In 2022, Chou was named an Arthur Ashe Jr. Sports Scholar by Diverse: Issues In Higher Education.

==Professional career==
After going undrafted in the 2022 WNBA draft, Chou signed with the Rheinland Lions of the German DBBL. During the 2022–23 season, she averaged 12 points per game.

On March 4, 2023, Chou signed with the Kalamunda Eastern Suns in Australia for the 2023 NBL1 West season. In 16 games, she averaged 20.1 points, 5.9 rebounds, 4.3 assists and 2.6 steals per game.

In December 2023, Chou joined Östersund Basket of the Basketligan dam in Sweden. In 17 games, she averaged 14.2 points, 5.1 rebounds, 2.5 assists, 2.5 steals and 1.5 blocks per game.

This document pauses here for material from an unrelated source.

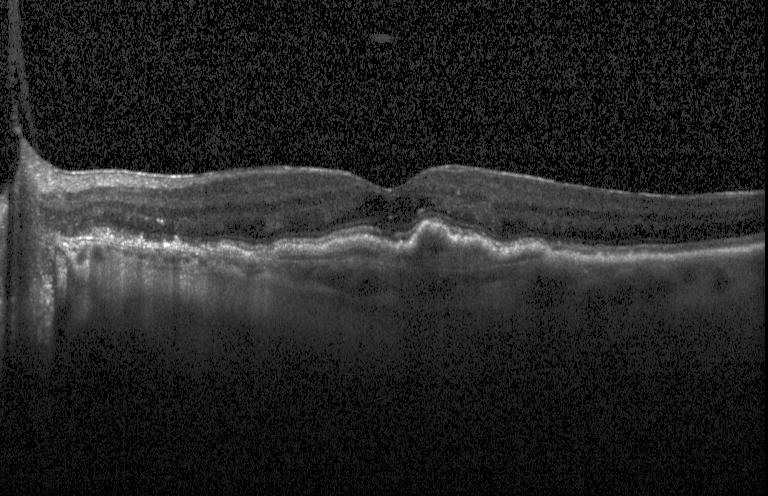

Acquired on a Heidelberg Spectralis, horizontal scan through the fovea, optical coherence tomography scan. The scan shows CNV.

Chou joined the Perth Redbacks of the NBL1 West for the 2024 season. On May 31, she recorded a triple-double with 20 points, 10 rebounds and 14 steals in a 108–65 win over the East Perth Eagles. She was named to the All-NBL1 West First Team and NBL1 West All-Defensive Team. In 15 games, she averaged 18.7 points, 6.2 rebounds, 2.8 assists and 3.8 steals per game.

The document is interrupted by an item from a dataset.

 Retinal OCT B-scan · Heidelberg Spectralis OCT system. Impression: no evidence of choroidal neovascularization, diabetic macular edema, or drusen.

Chou joined the Southern Hoiho of the Tauihi Basketball Aotearoa for the 2024 season. In 12 games, she averaged 11.2 points, 4.8 rebounds, 1.6 assists, 1.8 steals and 1.0 blocks per game.

Chou re-joined the Perth Redbacks for the 2025 NBL1 West season. On July 26, 2025, she scored 44 points in a 96–84 win over the Mandurah Magic.

==National team career==
Chou helped the United States under-17 team win a gold medal at the 2014 FIBA U-17 World Championship. She also won a silver medal playing 3x3 basketball with the 2015 U.S U-18 team at the FIBA 3x3 U-18 World Cup.

==Career statistics==

=== College ===

| Year | Team | GP | GS | MPG | FG% | 3P% | FT% | RPG | APG | SPG | BPG | TO | PPG |
| 2016–17 | Baylor | 37 | 0 | 14.4 | 38.4 | 42.3 | 65.8 | 2.1 | 1.6 | 0.9 | 0.4 | 0.5 | 4.7 |
| 2017–18 | Baylor | 27 | 21 | 21.7 | 38.2 | 33.3 | 90.5 | 3.3 | 2.3 | 1.1 | 0.4 | 0.8 | 6.7 |
| 2018–19 | UCLA | Sat out due to NCAA Transfer Rules |  |  |  |  |  |  |  |  |  |  |  |
| 2019–20 | UCLA | 29 | 13 | 21.2 | 38.1 | 30.8 | 80.8 | 3.5 | 1.1 | 1.6 | 0.4 | 0.8 | 7.4 |
| 2020–21 | UCLA | 23 | 21 | 30.4 | 42.0 | 38.6 | 67.5 | 4.3 | 1.7 | 1.7 | 0.4 | 0.8 | 9.9 |
| 2021–22 | UCLA | 31 | 30 | 31.7 | 35.8 | 36.4 | 78.9 | 2.4 | 2.2 | 1.6 | 0.6 | 1.0 | 9.5 |
| Career |  | 147 | 85 | 23.2 | 38.4 | 35.9 | 75.5 | 3.0 | 1.8 | 1.3 | 0.5 | 0.8 | 7.4 |
Statistics retrieved from Sports-Reference.

==Activism==
During the coronavirus pandemic in 2020, Chou spoke out against the rise in animosity towards Asian Americans since the spread of the virus which originated in China. After flying home following the 2019–20 season, she was afraid to leave her Dallas-area home. Although she had been used to being stared at for being a 6 ft 1 in Asian female, Chou said the looks were now hateful. She felt safer going out wearing clothes with UCLA on it, as she hoped to ease people's fears by showing that she was a basketball player and "not just a Chinese person [that others] need to stay away from." Later that month, Chou posted on Twitter about her experience, which was followed by a story in the Los Angeles Times and later her first-person account on ESPN.com. She attributed the growing resentment towards Asian Americans to the use of the slang term Chinese virus, which she stated was "disrespectful and ultimately racist" and created "unnecessary xenophobia for people who look like me". Since 2015, the World Health Organization (WHO) has recommended to not name infectious diseases after geographic locations due to the negative impact on countries, economies and people. According to Chou, "It takes literally no effort to call it by its correct name [– COVID-19]."

After the 2021 Atlanta spa shootings, in which six Asian women were among eight people killed, ESPN shared Chou's thoughts along with other Asian sportspeople such as Jeremy Lin and Los Angeles Dodgers manager Dave Roberts.